Movement is the central organizing principle in visual theatre. Performers communicate information, relationships and emotions primarily through movement such as traditional mime, various forms of dance, sign language, gesture, or the circus arts. Other visual theatre choices include puppetry and masks. Visual theatre is not necessarily silent or non-verbal. It may contain spoken word, music, or other sound. It may also contain multimedia elements such as video or projections. However, the essential meaning of any visual theatre piece transpires through its visual vernacular.

Other reflections on physical and visual theatre.
Theatre is a physical and visual medium, but the play's not always the thing. There is a strand of theatre - the physical and the visual - that speaks a completely different language from the traditional well made play and spans theatre, puppetry, dance and visual arts. This work uses the language of gesture, an area of theatre that in the past was dubbed mime and thought of as entirely silent.

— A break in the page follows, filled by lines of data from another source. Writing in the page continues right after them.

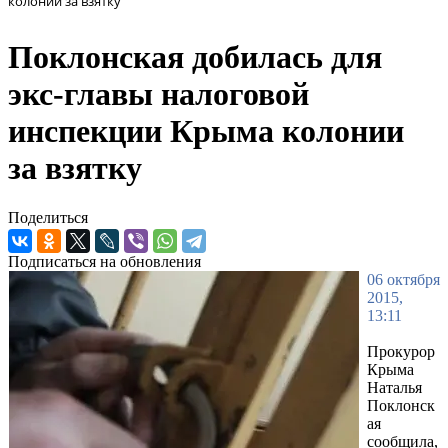
колонии за взятку
Поклонская добилась для
экс-главы налоговой
инспекции Крыма колонии
за взятку
Поделиться
Подписаться на обновления
06 октября
2015,
13:11
Прокурор
Крыма
Наталья
Поклонск
ая
сообщила,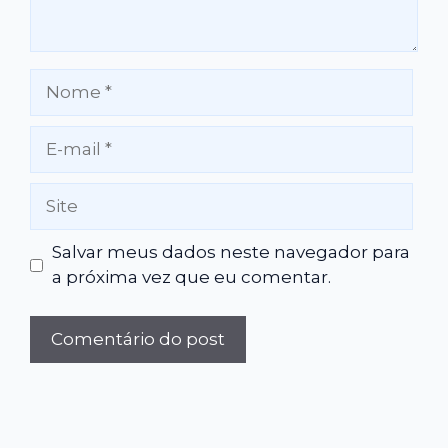
Nome
E-
mail
Site
Salvar meus dados neste navegador para
a próxima vez que eu comentar.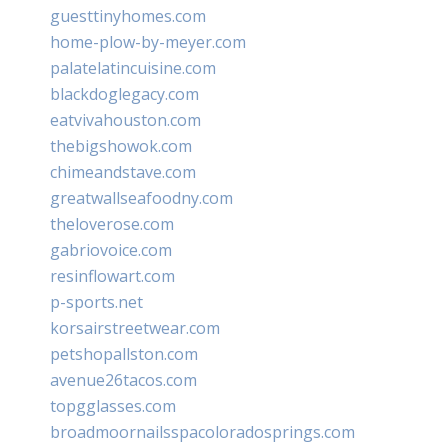
guesttinyhomes.com
home-plow-by-meyer.com
palatelatincuisine.com
blackdoglegacy.com
eatvivahouston.com
thebigshowok.com
chimeandstave.com
greatwallseafoodny.com
theloverose.com
gabriovoice.com
resinflowart.com
p-sports.net
korsairstreetwear.com
petshopallston.com
avenue26tacos.com
topgglasses.com
broadmoornailsspacoloradosprings.com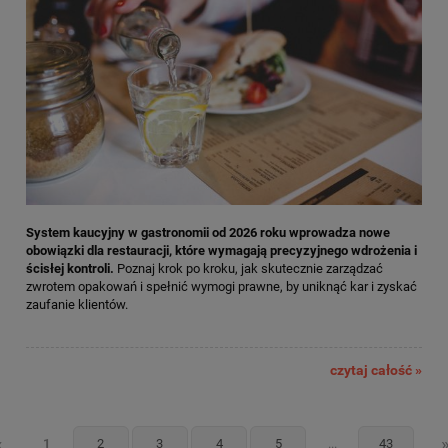
System kaucyjny w gastronomii od 2026 roku wprowadza nowe
obowiązki dla restauracji, które wymagają precyzyjnego wdrożenia i
ścisłej kontroli.
Poznaj krok po kroku, jak skutecznie zarządzać
zwrotem opakowań i spełnić wymogi prawne, by uniknąć kar i zyskać
zaufanie klientów.
czytaj całość »
«
1
2
3
4
5
...
43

Nowadays such pieces frequently include spoken text, but the body speaks as eloquently as the voice, and one of the great strengths of this form is that it can often mine the emotions that fall in the silences between words. Much of this work is devised not scripted, and although many of the UK companies working in this area have been influenced by European traditions, increasing numbers of young companies are developing their own distinct and excitingly high voltage styles.
Lyn Gardner, The Guardian (UK)

Physical theatre (or living theatre) exists at the intersection of the performing arts. It draws on traditions that are universal and blends techniques, styles and themes across a spectrum of theatre, movement, and gestural art.
The School of Physical Theatre (UK)

(This) work is about taking risks, aesthetically and physically, about breaking down the barriers between dance, theatre and personal politics and, above all, communicating ideas and feelings clearly and unpretentiously. It is determined to be radical yet accessible, and to take its work to as wide an audience as possible… The focus of the creative approach is on reinvesting dance with meaning, particularly where this has been lost through formalized techniques… (The) work inherently questions the traditional aesthetics and forms which pervade both modern and classical dance, and attempts to push beyond the values they reflect to enable discussion of wider and more complex issues.